While most parents involved in separation or divorce do what they can to act in the best interests of their children, there are situations where a child is taken from their country without the consent of the other parent. Canada, which has adopted the Hague Convention’s Convention on the Civil Aspects of International Child Abduction can turn to it for guidance. But what about situations where both parents claim wrongful taking and retention of the child? That was the question recently before the Court of Appeal for Ontario.

The events leading to trial

The child was born in Toronto and was raised by both parents there until October 2018, when she was six-months-old. At this time the mother took the child to France. Four months later, in February 2019, the father traveled to France and brought the child back to Ontario. Each parent accused the other of wrongfully removing the child from either Canada or France.

The mother brought a Hague Convention application in Ontario (the Application), alleging the child was habitually resident in France when the father took her back to Canada. She asked for the court to return the child.

The application judge dismissed the mother’s application, finding the child was habitually resident in Canada up until the mother took her to France in October 2018.

What is the Habitual Residence of the child?

The application judge made extensive findings of fact, which led them to determine that until October 28, 2018, her habitual residence was Canada.
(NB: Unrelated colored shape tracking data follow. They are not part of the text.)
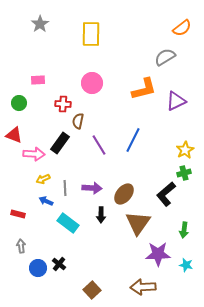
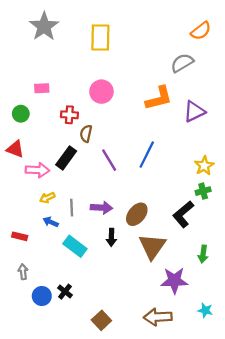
gray star: (40, 24) -> (44, 26), size x1.5
cyan star: (186, 265) -> (205, 310), moved

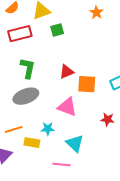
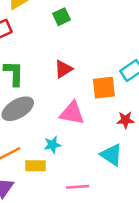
green square: (57, 30) -> (61, 17), moved
orange square: (87, 84) -> (104, 88), moved
cyan triangle: (75, 143) -> (111, 155), moved

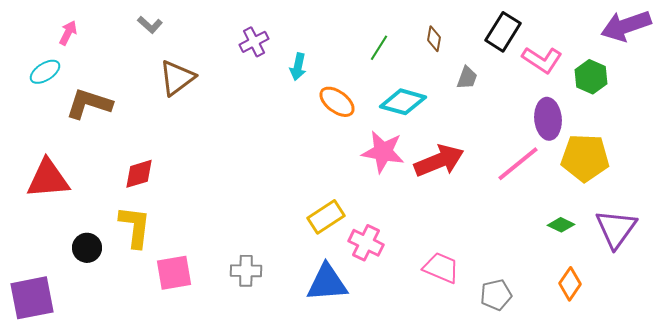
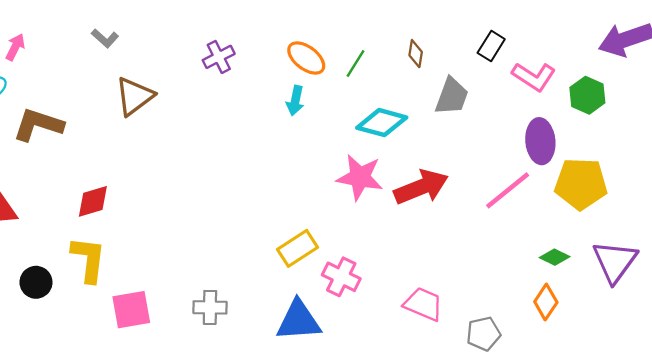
black rectangle: (503, 32) -> (491, 46), size x0.7
cyan arrow: (298, 67) -> (295, 101), moved
gray trapezoid: (467, 78) -> (452, 96), size x1.5
orange ellipse: (337, 102) -> (306, 58), moved
orange diamond: (570, 284) -> (546, 302), moved

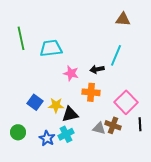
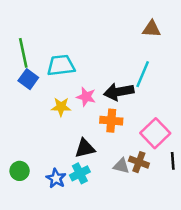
black arrow: (97, 69) -> (119, 92), size x1.6
blue square: (35, 102) -> (28, 79), moved
yellow star: (56, 105) -> (61, 107), moved

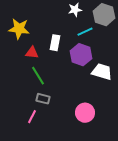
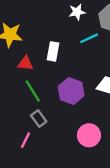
purple hexagon: (81, 55) -> (71, 91), moved
gray rectangle: (43, 99) -> (39, 119), turned 40

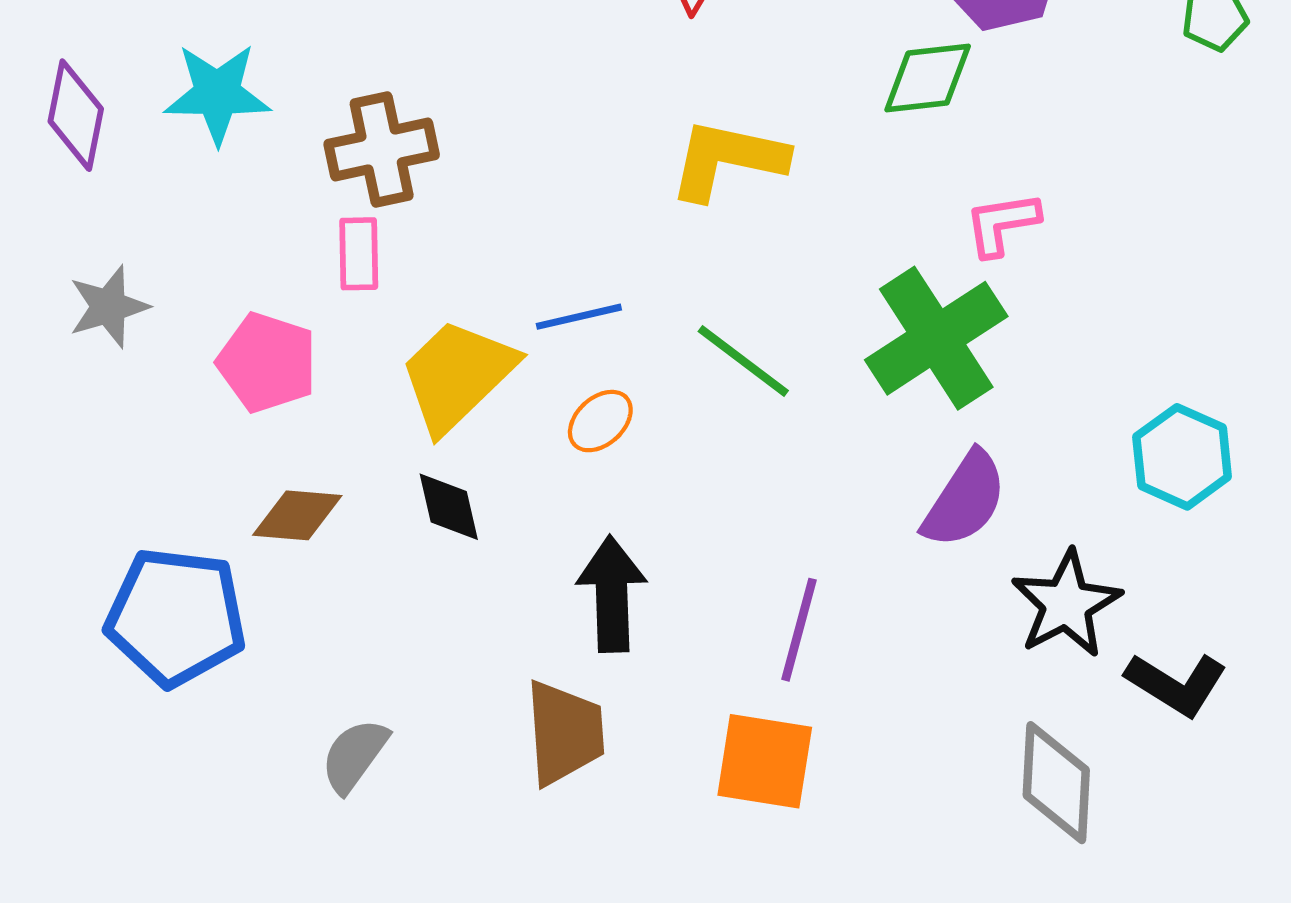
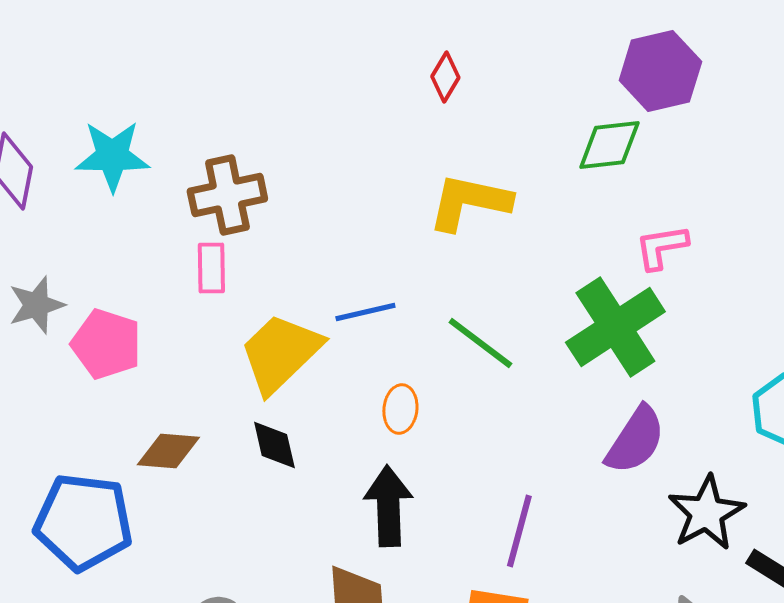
pink pentagon: (267, 362) -> (106, 344), moved
orange ellipse: (600, 421) -> (400, 409), moved, turned -42

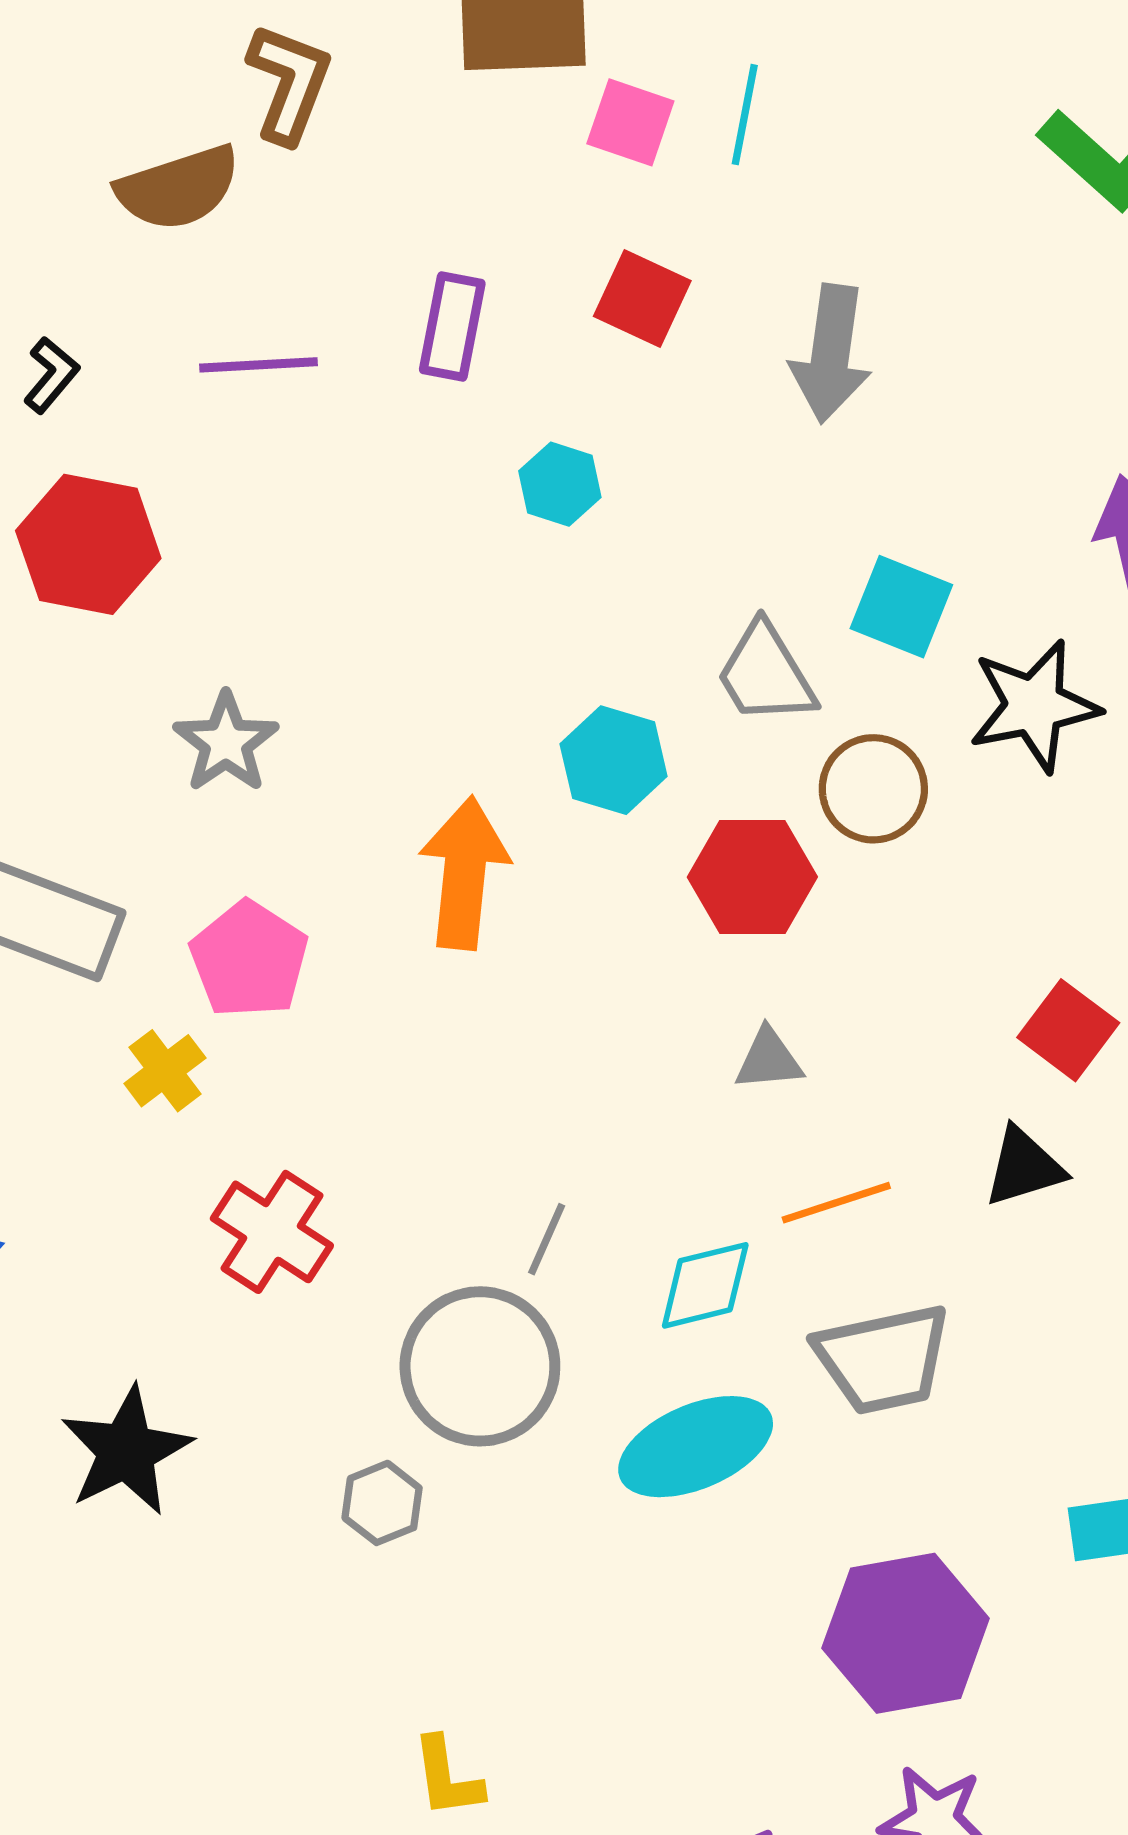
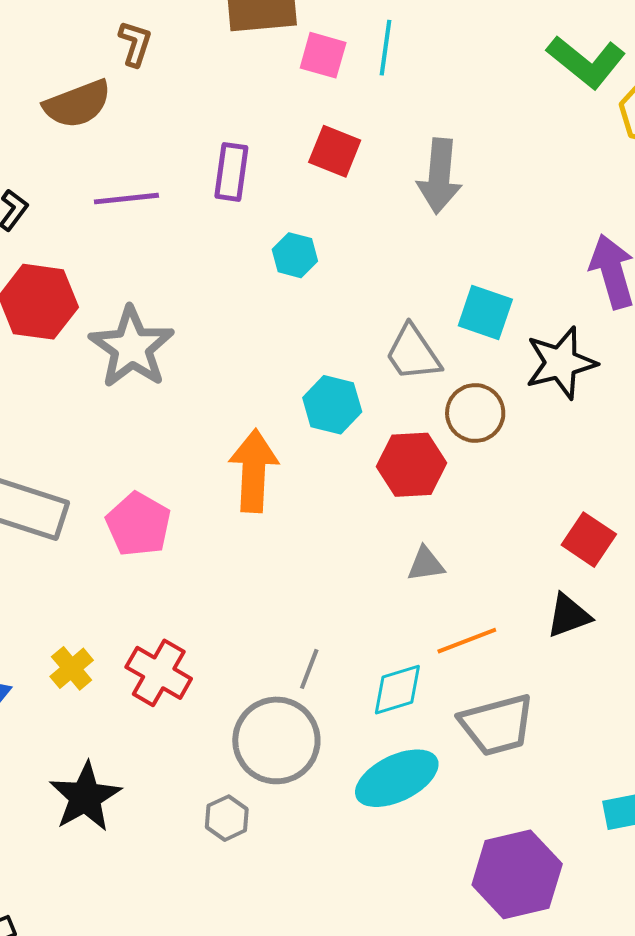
brown L-shape: (289, 83) -> (135, 43), size x0.7
gray star: (226, 742) -> (132, 347), moved, size x1.5
yellow cross: (165, 1071) -> (72, 668), moved

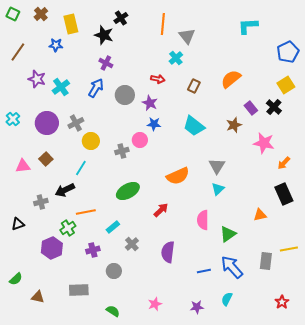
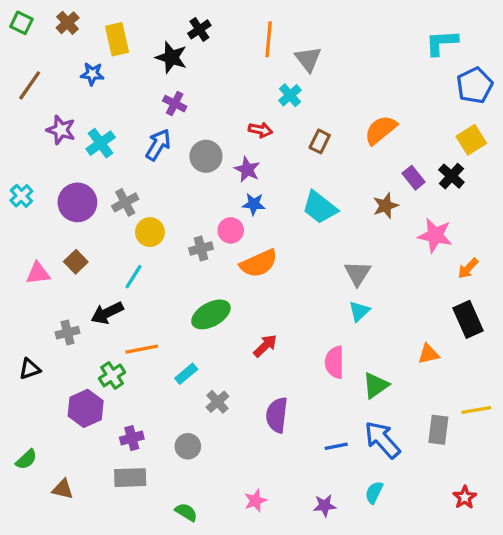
cyan L-shape: (248, 26) -> (442, 43), moved
orange semicircle: (178, 176) -> (259, 263), moved
purple cross: (93, 250) -> (132, 438), moved

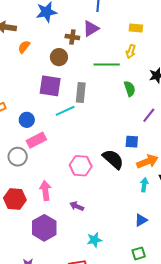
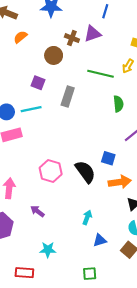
purple square: (50, 86) -> (38, 83), size x0.6
cyan line: (65, 111) -> (31, 109), moved
cyan arrow: (144, 185) -> (87, 217), moved

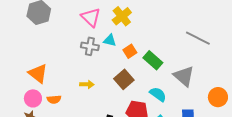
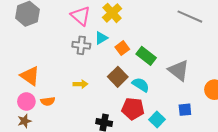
gray line: (198, 38) -> (190, 17), moved
cyan triangle: (110, 40) -> (101, 38), turned -40
cyan semicircle: (158, 94) -> (141, 85), moved

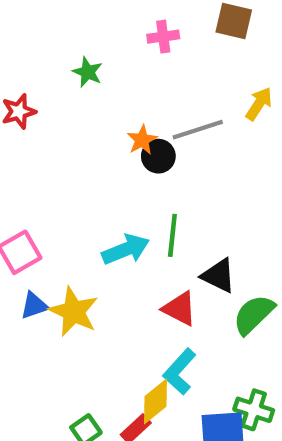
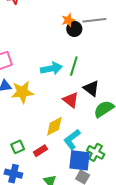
yellow star: (74, 312) -> (22, 92), turned 30
cyan L-shape: (180, 372) -> (72, 139), moved
yellow diamond: (156, 401) -> (54, 126), moved

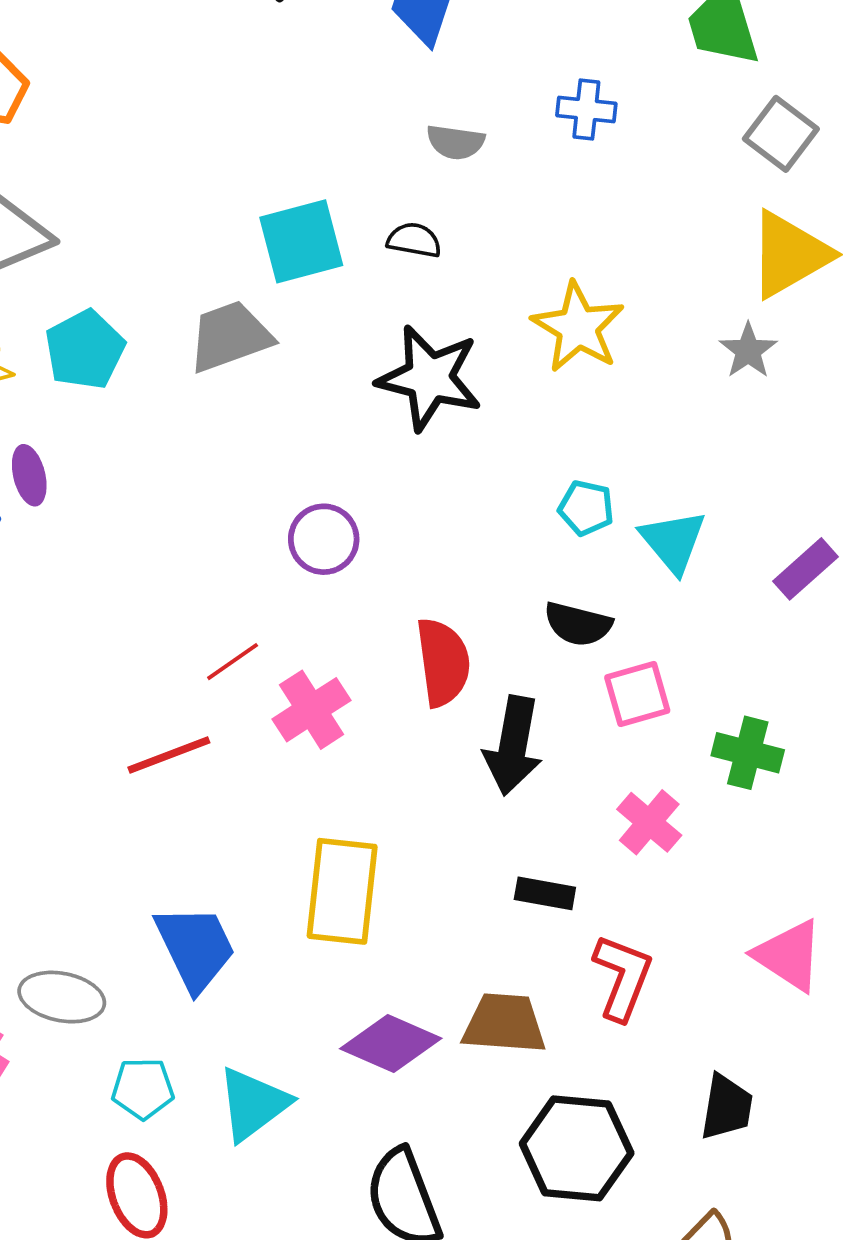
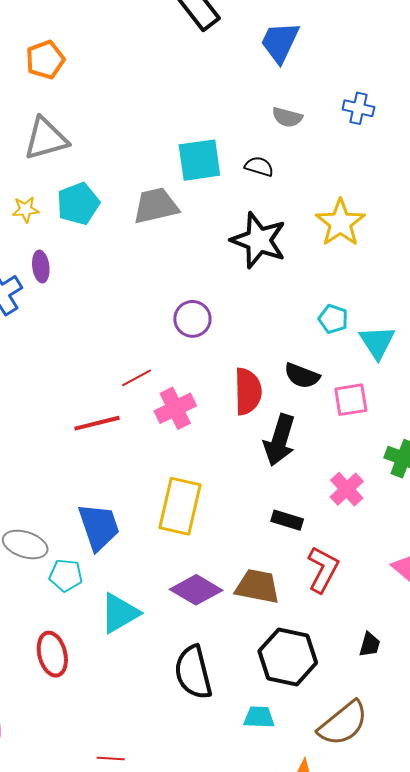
black semicircle: (578, 624) -> (302, 376), moved
pink square: (637, 694) -> (351, 400), moved
cyan pentagon: (143, 1088) -> (66, 575), moved
black trapezoid: (727, 1107) -> (370, 645), size x0.7

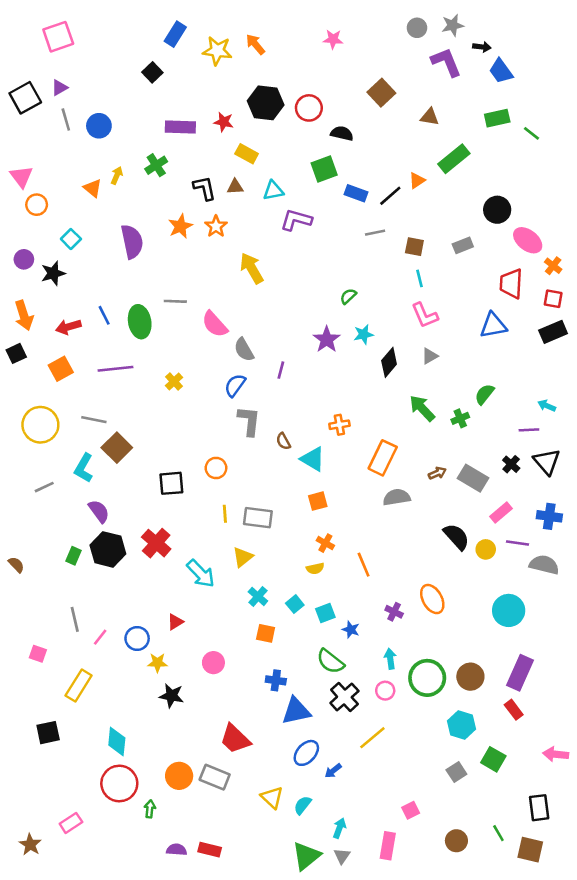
The application judge applied the hybrid approach to determining the answer to this, an approach set out by the Supreme Court of Canada, which examines a number of relative factors. We explained these factors in a previous blog post, explaining the approach’s consideration not only of the intention of the parents, but also the child’s links and circumstances to each country and the circumstances around their removal from it. These circumstances can include the “child’s nationality and ‘the duration, regularity, conditions, and reasons for the [child’s] stay,’ along with the circumstances of the parents and parental intention.”

After looking at the facts of the case, the court agreed with the application judge that the parents attempted to make a home in Canada, including applying for permanent residency. Up until she was removed from the country, the child’s life was in Canada. The mother’s decision to take the child to France for that four-month period did not negate the six months she spent living here. As a result of the child not legally being in France, her removal by the father was not seen as unlawful by the court.